The grid area associated with each grid is uniform in longitude. We only need to calculate the grid area for one longitude. 

In [None]:
def area(lats):
    # Modules:
    from pyproj import Geod
    # Define WGS84 as CRS:
    geod = Geod(ellps='WGS84')
    dx=1/12.0
    c_area=lambda lat: geod.polygon_area_perimeter(np.r_[-dx,dx,dx,-dx], lat+np.r_[-dx,-dx,dx,dx])[0]
    out=[]
    for lat in lats:
        out.append(c_area(lat))
    return np.array(out)

ssh_area=np.repeat(area(d.Latitude.data).reshape(1,-1),d.Longitude.size,axis=0)
gm=ssh_area.sum()

## Calculate the global mean SSHA

Use the area to calculate the area associated with each grid. The global mean SSH is calculated as follows. 

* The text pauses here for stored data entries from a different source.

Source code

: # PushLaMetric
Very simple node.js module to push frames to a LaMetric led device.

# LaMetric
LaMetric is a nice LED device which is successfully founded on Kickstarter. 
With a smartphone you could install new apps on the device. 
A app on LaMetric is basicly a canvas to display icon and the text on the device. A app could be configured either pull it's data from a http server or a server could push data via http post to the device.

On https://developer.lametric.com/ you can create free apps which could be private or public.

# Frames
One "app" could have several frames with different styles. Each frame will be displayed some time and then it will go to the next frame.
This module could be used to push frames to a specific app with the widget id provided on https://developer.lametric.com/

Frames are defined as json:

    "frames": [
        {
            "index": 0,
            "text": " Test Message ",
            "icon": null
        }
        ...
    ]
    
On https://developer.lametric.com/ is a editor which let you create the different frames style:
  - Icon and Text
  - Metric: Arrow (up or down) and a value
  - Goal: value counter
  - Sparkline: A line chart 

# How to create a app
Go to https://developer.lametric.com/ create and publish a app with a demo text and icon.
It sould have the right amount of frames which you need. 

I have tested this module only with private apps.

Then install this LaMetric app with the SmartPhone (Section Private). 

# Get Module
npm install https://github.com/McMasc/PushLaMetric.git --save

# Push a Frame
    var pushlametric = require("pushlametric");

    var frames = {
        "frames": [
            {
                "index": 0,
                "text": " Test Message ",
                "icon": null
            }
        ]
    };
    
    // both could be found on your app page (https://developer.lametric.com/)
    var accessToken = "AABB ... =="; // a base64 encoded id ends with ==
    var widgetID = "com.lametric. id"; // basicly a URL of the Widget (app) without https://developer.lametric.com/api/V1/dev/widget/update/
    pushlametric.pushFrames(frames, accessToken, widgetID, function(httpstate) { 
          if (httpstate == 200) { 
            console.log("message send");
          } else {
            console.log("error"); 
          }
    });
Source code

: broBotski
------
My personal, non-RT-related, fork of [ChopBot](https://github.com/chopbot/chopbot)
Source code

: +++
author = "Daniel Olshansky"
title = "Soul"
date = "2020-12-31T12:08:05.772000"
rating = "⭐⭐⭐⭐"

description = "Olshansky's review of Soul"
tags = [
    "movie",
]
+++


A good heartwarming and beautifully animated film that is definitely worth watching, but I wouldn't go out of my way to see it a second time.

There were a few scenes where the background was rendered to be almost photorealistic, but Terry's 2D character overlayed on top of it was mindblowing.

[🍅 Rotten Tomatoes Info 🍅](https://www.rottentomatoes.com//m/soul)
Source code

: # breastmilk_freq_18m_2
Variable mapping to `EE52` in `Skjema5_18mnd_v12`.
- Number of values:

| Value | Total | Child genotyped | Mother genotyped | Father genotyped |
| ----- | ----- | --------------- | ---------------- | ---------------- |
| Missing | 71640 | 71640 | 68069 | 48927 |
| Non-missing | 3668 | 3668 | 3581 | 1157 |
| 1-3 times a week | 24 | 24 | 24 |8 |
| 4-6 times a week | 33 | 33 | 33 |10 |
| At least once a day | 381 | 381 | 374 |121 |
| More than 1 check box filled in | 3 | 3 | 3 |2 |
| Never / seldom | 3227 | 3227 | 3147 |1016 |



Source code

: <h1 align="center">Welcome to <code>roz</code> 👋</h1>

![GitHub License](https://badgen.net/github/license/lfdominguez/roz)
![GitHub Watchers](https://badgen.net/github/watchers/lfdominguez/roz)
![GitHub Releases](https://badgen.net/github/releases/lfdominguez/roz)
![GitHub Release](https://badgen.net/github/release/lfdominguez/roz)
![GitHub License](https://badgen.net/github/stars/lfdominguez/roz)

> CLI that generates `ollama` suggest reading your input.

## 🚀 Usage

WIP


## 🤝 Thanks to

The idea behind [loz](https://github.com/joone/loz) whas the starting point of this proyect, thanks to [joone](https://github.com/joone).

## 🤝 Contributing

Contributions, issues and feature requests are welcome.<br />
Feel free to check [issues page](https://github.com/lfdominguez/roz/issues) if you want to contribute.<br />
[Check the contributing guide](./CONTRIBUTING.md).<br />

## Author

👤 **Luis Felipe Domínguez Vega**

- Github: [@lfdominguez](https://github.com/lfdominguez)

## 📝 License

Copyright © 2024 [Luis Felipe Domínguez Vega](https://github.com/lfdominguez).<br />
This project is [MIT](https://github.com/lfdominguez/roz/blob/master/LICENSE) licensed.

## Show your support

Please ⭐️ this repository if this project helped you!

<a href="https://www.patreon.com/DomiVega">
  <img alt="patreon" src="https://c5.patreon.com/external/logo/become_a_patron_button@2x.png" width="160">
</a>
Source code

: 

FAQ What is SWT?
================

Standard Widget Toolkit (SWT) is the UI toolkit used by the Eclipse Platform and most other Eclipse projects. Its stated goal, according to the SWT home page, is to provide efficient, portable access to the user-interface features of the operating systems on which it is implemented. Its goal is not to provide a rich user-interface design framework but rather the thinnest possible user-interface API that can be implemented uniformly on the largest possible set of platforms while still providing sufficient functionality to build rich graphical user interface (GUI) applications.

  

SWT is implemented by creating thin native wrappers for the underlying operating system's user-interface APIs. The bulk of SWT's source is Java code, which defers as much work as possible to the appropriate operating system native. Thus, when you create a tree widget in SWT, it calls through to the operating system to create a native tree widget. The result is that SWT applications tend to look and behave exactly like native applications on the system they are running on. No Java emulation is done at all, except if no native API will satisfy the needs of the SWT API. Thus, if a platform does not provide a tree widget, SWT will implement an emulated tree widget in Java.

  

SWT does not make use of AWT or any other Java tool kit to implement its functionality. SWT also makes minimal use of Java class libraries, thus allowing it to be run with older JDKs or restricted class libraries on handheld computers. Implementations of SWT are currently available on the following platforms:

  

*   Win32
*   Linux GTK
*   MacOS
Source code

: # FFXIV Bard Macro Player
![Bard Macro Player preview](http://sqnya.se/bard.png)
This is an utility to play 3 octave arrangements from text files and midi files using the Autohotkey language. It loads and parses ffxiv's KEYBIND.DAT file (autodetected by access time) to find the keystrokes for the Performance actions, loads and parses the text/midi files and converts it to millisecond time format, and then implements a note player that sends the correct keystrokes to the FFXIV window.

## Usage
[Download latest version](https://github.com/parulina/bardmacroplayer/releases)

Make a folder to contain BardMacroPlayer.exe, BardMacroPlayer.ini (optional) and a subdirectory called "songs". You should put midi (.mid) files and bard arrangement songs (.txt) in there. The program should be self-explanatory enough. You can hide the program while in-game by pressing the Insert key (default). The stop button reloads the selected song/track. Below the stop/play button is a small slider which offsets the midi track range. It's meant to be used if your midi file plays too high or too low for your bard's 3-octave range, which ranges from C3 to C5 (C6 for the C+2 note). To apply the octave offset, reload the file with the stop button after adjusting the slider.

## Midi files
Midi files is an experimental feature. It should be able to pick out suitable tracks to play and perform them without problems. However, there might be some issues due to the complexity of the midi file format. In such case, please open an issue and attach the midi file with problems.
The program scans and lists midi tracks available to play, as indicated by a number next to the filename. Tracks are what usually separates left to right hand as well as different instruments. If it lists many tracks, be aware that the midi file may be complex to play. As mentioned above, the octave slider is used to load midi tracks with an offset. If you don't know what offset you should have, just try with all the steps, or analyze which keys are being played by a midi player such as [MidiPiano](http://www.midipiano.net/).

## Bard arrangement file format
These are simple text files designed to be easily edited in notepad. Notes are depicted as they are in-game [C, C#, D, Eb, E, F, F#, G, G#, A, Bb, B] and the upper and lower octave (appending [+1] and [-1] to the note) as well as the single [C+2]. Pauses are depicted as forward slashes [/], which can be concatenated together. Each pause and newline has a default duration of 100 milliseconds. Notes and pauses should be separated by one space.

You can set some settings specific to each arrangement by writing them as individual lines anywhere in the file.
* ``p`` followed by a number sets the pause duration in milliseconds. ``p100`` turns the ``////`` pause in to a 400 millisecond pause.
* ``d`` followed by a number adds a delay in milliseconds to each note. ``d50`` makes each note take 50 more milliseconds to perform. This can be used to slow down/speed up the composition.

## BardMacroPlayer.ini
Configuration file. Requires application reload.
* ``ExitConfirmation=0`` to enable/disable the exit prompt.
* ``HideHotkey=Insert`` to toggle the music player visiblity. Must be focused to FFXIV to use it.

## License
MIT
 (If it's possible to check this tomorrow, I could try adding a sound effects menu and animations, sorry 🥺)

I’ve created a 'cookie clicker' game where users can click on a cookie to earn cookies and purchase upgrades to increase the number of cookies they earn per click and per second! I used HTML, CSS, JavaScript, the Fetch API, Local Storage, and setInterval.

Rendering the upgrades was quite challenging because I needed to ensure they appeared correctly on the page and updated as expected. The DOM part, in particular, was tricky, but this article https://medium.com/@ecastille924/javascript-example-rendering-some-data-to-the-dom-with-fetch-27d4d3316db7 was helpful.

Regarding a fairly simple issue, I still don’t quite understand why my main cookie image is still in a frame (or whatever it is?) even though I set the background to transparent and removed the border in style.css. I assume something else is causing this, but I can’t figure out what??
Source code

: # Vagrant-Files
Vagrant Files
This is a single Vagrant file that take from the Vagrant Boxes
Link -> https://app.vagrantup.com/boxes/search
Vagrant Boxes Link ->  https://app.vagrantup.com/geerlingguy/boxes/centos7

$SSH_{mean} = \sum \eta(\phi,\lambda)*A(\phi)$, where $\phi$ is latitude, $\lambda$ is longitude, $A$ is the area of the grid at latitude $\phi$, and $\eta(\phi,\lambda)*A(\phi)$ is the SLA at $(\phi,\lambda)$. 

In [None]:
def global_mean(fn_s3,s3sys):
    with xr.open_dataset(s3sys.open(fn_s3))['SLA'] as d:
        dout=((d*ssh_area).sum()/(d/d*ssh_area).sum()).values
    return dout

In [None]:
print(global_mean(fns[0],s3sys) )

## Demonstrate use a single thread

Benchmark: using a sigle thread takes about 17 min to calculate all 1922 files. 

In [None]:
%%time

result=[]

for fn in fns[:10]:
    result.append(global_mean(fn,s3sys) )
plt.plot(time[:10],np.array(result).squeeze())

## Now let us try Dask

Benchmark: It took 43 seconds to go through the 1922 files using 32 workers. 

In [None]:
from dask.distributed import Client
from dask import delayed,compute
client = Client(n_workers=32)

In [None]:
client

In [None]:
%%time

result=[]

for fn in fns:
    result.append(delayed(calc_mean)(fn,s3sys) )

output=np.array(compute(result)).squeeze()

plt.plot(time,output)

In [None]:
client.shutdown()